··· RECORDS SHOWN
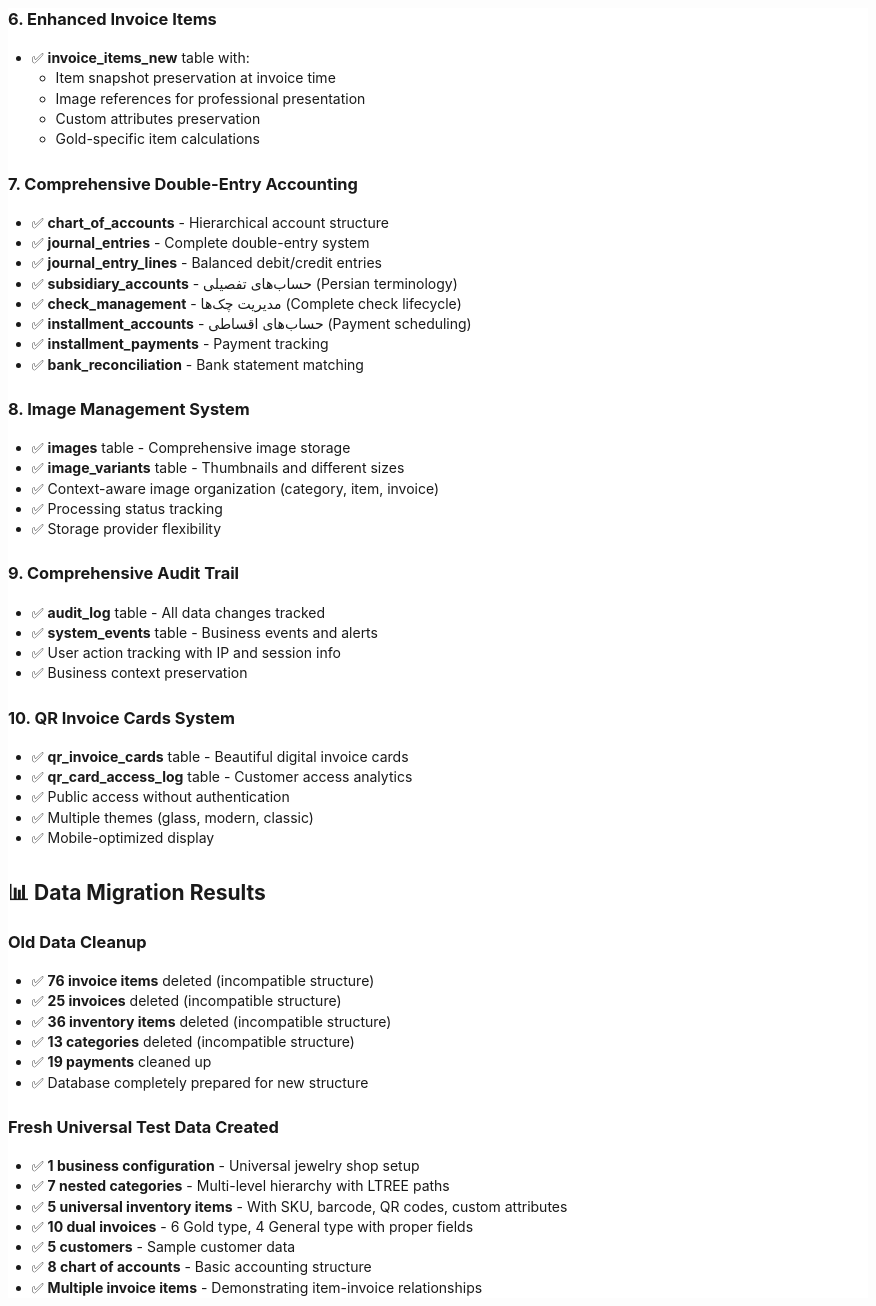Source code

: ### 6. Enhanced Invoice Items
- ✅ **invoice_items_new** table with:
  - Item snapshot preservation at invoice time
  - Image references for professional presentation
  - Custom attributes preservation
  - Gold-specific item calculations

### 7. Comprehensive Double-Entry Accounting
- ✅ **chart_of_accounts** - Hierarchical account structure
- ✅ **journal_entries** - Complete double-entry system
- ✅ **journal_entry_lines** - Balanced debit/credit entries
- ✅ **subsidiary_accounts** - حساب‌های تفصیلی (Persian terminology)
- ✅ **check_management** - مدیریت چک‌ها (Complete check lifecycle)
- ✅ **installment_accounts** - حساب‌های اقساطی (Payment scheduling)
- ✅ **installment_payments** - Payment tracking
- ✅ **bank_reconciliation** - Bank statement matching

### 8. Image Management System
- ✅ **images** table - Comprehensive image storage
- ✅ **image_variants** table - Thumbnails and different sizes
- ✅ Context-aware image organization (category, item, invoice)
- ✅ Processing status tracking
- ✅ Storage provider flexibility

### 9. Comprehensive Audit Trail
- ✅ **audit_log** table - All data changes tracked
- ✅ **system_events** table - Business events and alerts
- ✅ User action tracking with IP and session info
- ✅ Business context preservation

### 10. QR Invoice Cards System
- ✅ **qr_invoice_cards** table - Beautiful digital invoice cards
- ✅ **qr_card_access_log** table - Customer access analytics
- ✅ Public access without authentication
- ✅ Multiple themes (glass, modern, classic)
- ✅ Mobile-optimized display

## 📊 Data Migration Results

### Old Data Cleanup
- ✅ **76 invoice items** deleted (incompatible structure)
- ✅ **25 invoices** deleted (incompatible structure)  
- ✅ **36 inventory items** deleted (incompatible structure)
- ✅ **13 categories** deleted (incompatible structure)
- ✅ **19 payments** cleaned up
- ✅ Database completely prepared for new structure

### Fresh Universal Test Data Created
- ✅ **1 business configuration** - Universal jewelry shop setup
- ✅ **7 nested categories** - Multi-level hierarchy with LTREE paths
- ✅ **5 universal inventory items** - With SKU, barcode, QR codes, custom attributes
- ✅ **10 dual invoices** - 6 Gold type, 4 General type with proper fields
- ✅ **5 customers** - Sample customer data
- ✅ **8 chart of accounts** - Basic accounting structure
- ✅ **Multiple invoice items** - Demonstrating item-invoice relationships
······
THE TASK = Copy exactly. The range runs from the line containing "### 10. QR Invoice Cards System" through the last line of the data.

OUTPUT OF THE TASK =
### 10. QR Invoice Cards System
- ✅ **qr_invoice_cards** table - Beautiful digital invoice cards
- ✅ **qr_card_access_log** table - Customer access analytics
- ✅ Public access without authentication
- ✅ Multiple themes (glass, modern, classic)
- ✅ Mobile-optimized display

## 📊 Data Migration Results

### Old Data Cleanup
- ✅ **76 invoice items** deleted (incompatible structure)
- ✅ **25 invoices** deleted (incompatible structure)  
- ✅ **36 inventory items** deleted (incompatible structure)
- ✅ **13 categories** deleted (incompatible structure)
- ✅ **19 payments** cleaned up
- ✅ Database completely prepared for new structure

### Fresh Universal Test Data Created
- ✅ **1 business configuration** - Universal jewelry shop setup
- ✅ **7 nested categories** - Multi-level hierarchy with LTREE paths
- ✅ **5 universal inventory items** - With SKU, barcode, QR codes, custom attributes
- ✅ **10 dual invoices** - 6 Gold type, 4 General type with proper fields
- ✅ **5 customers** - Sample customer data
- ✅ **8 chart of accounts** - Basic accounting structure
- ✅ **Multiple invoice items** - Demonstrating item-invoice relationships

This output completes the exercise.